Toni laughed nervously, which only made her ribs hurt more, a literal stab of irony. “Yeah, everything’s going great,” she lied.
“Been a few weeks since I got the last one, you too busy to write Dad?”
“Yeah, busy,” she said, then, making a quick verbal U-turn, “So, are you back at Palisades this season?”
“Yeah, one more season and I figure I’ll have enough in the bank to open that—thing we discussed.”
“How’s Jack?”
“He’s right here, want to talk to him?”
Jack came on the phone, breathless: “Holy cow, Sis, have you seen what’s going on in Korea? These dirty Reds launched a sneak attack, just like the Japs did at Pearl Harbor!”
“Yeah, sounds awful.”
Then, with the same breathless excitement: “Toni, guess what? I’ve been accepted at the Pratt Art Institute in Brooklyn! All the big-name artists have gone there, even cartoonists like Jack Kirby and Gus Edson—”
“That’s terrific, Jack, congratulations!”
They talked awhile longer and Toni hung up, vastly relieved that her father would not be going off to war.

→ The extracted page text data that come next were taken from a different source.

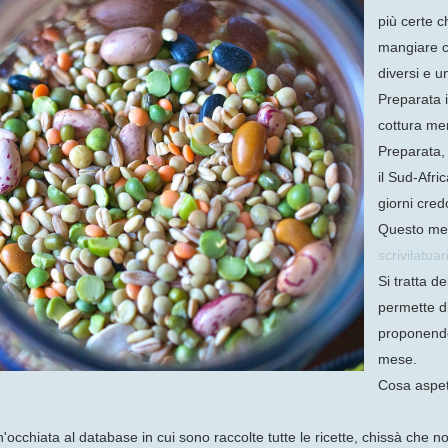
più certe 
mangiare ca
diversi e 
Preparata i
cottura men
Preparata,
il Sud-Afri
giorni cred
Questo mes
scrivilatuar
Si tratta d
permette d
proponendo 
mese.
Cosa aspet
'occhiata al database in cui sono raccolte tutte le ricette, chissà che n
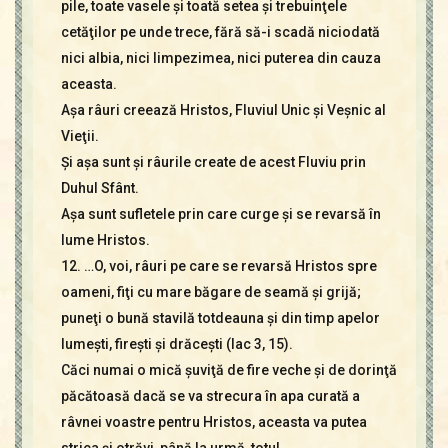
pile, toate vasele şi toată setea şi trebuinţele
cetăţilor pe unde trece, fără să-i scadă niciodată
nici albia, nici limpezimea, nici puterea din cauza
aceasta.
Aşa râuri creează Hristos, Fluviul Unic şi Veşnic al
Vieţii.
Şi aşa sunt şi râurile create de acest Fluviu prin
Duhul Sfânt.
Aşa sunt sufletele prin care curge şi se revarsă în
lume Hristos.
12. …O, voi, râuri pe care se revarsă Hristos spre
oameni, fiţi cu mare băgare de seamă şi grijă;
puneţi o bună stavilă totdeauna şi din timp apelor
lumeşti, fireşti şi drăceşti (Iac 3, 15).
Căci numai o mică şuviţă de fire veche şi de dorinţă
păcătoasă dacă se va strecura în apa curată a
râvnei voastre pentru Hristos, aceasta va putea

Now she was able to relax, at least. Cliff visited at least once a day, sometimes spiriting her off—always at something approaching the speed of sound—in his Chevy for lunch at one of the town restaurants. After lunch he would kiss her goodbye, the kisses becoming ever more ardent; either I’m going stir-crazy, Toni thought, or I’m starting to fall for this guy. Luckily her fractured ribs prevented things from getting out of hand—but they didn’t prevent her from
thinking
about things getting out of hand.
At other times Toni would just sit outside Ella’s trailer with her or Arlan, who had played Coney Island’s Luna Park in its heyday and was a sideshow star with Barnum & Bailey for years. It seemed to Toni like quite a comedown from Barnum and Luna Park, and she asked him delicately, “Do you ever miss being a performer?”
“I still am performer,” he declared without batting an eye. “I perform so
you
can perform, you and Miss Ella. Everyone is performer in a carny.”
Toni smiled. “I guess they are, at that.”
“I like working shows. Show people don’t care where you come from. Don’t care what your real name is, what you did before, who you take to bed with you. They only care you do your job.”